Cited By (20 papers)

Quick Questions About This Study

No, cell phone radiation does not impair your ability to detect the order of sounds. A 2007 study tested 168 people performing auditory order threshold tasks while exposed to GSM signals and found no significant difference in hearing performance compared to fake exposure.
GSM phone signals do not interfere with auditory processing abilities. Research by Cinel and colleagues found that participants exposed to real cell phone electromagnetic fields performed just as well on sound order detection tasks as those exposed to sham signals.
Current evidence shows phone radiation does not impair hearing-based cognitive tasks.
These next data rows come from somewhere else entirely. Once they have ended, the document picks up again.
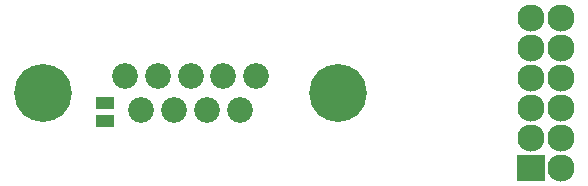
<source format=gbs>
G04 #@! TF.FileFunction,Soldermask,Bot*
%FSLAX46Y46*%
G04 Gerber Fmt 4.6, Leading zero omitted, Abs format (unit mm)*
G04 Created by KiCad (PCBNEW 4.0.2+dfsg1-stable) date ven. 30 juin 2017 17:47:39 CEST*
%MOMM*%
G01*
G04 APERTURE LIST*
%ADD10C,0.100000*%
%ADD11C,2.178000*%
%ADD12C,4.900000*%
%ADD13R,1.543000X1.035000*%
%ADD14R,2.400000X2.300000*%
%ADD15C,2.300000*%
G04 APERTURE END LIST*
D10*
D11*
X132966200Y-103580000D03*
X135736200Y-103580000D03*
X138506200Y-103580000D03*
X141276200Y-103580000D03*
X144046200Y-103580000D03*
X134351200Y-106420000D03*
X137121200Y-106420000D03*
X139891200Y-106420000D03*
X142661200Y-106420000D03*
D12*
X126011200Y-105000000D03*
X151001200Y-105000000D03*
D13*
X131305300Y-107353100D03*
X131305300Y-105829100D03*
D14*
X167309800Y-111350000D03*
D15*
X167309800Y-108810000D03*
X167309800Y-106270000D03*
X167309800Y-103730000D03*
X167309800Y-101190000D03*
X167309800Y-98650000D03*
X169849800Y-111350000D03*
X169849800Y-108810000D03*
X169849800Y-106270000D03*
X169849800Y-103730000D03*
X169849800Y-101190000D03*
X169849800Y-98650000D03*
M02*

</source>
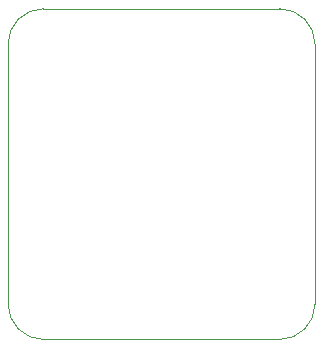
<source format=gm1>
%TF.GenerationSoftware,KiCad,Pcbnew,8.0.2*%
%TF.CreationDate,2024-12-26T16:28:57-05:00*%
%TF.ProjectId,Lumen Sensor,4c756d65-6e20-4536-956e-736f722e6b69,rev?*%
%TF.SameCoordinates,Original*%
%TF.FileFunction,Profile,NP*%
%FSLAX46Y46*%
G04 Gerber Fmt 4.6, Leading zero omitted, Abs format (unit mm)*
G04 Created by KiCad (PCBNEW 8.0.2) date 2024-12-26 16:28:57*
%MOMM*%
%LPD*%
G01*
G04 APERTURE LIST*
%TA.AperFunction,Profile*%
%ADD10C,0.050000*%
%TD*%
G04 APERTURE END LIST*
D10*
X121000000Y-43999999D02*
X121000001Y-66000001D01*
X118000000Y-40999999D02*
G75*
G02*
X121000001Y-43999999I0J-3000001D01*
G01*
X95000001Y-43999999D02*
X94999999Y-66000003D01*
X121000001Y-66000001D02*
G75*
G02*
X118000001Y-69000001I-3000001J1D01*
G01*
X97999997Y-69000003D02*
X118000001Y-69000001D01*
X94999999Y-43999999D02*
G75*
G02*
X97999999Y-40999999I3000001J-1D01*
G01*
X97999999Y-40999999D02*
X118000000Y-40999999D01*
X97999997Y-69000003D02*
G75*
G02*
X94999997Y-66000003I3J3000003D01*
G01*
M02*

</source>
A controlled study with 168 participants found no significant effects of RF EMF exposure on auditory order threshold performance, suggesting short-term exposure doesn't affect this hearing ability.
Electromagnetic fields from phones do not affect sound discrimination abilities. A 2007 experiment testing both sides of participants' heads during GSM exposure found no difference in auditory task performance between real and fake phone signal exposure.
Acute RF EMF exposure from cell phones does not disrupt auditory cognition. Research testing 168 people on auditory order threshold tasks during cell phone signal exposure found no significant performance differences, indicating short-term radiation doesn't impair this cognitive function.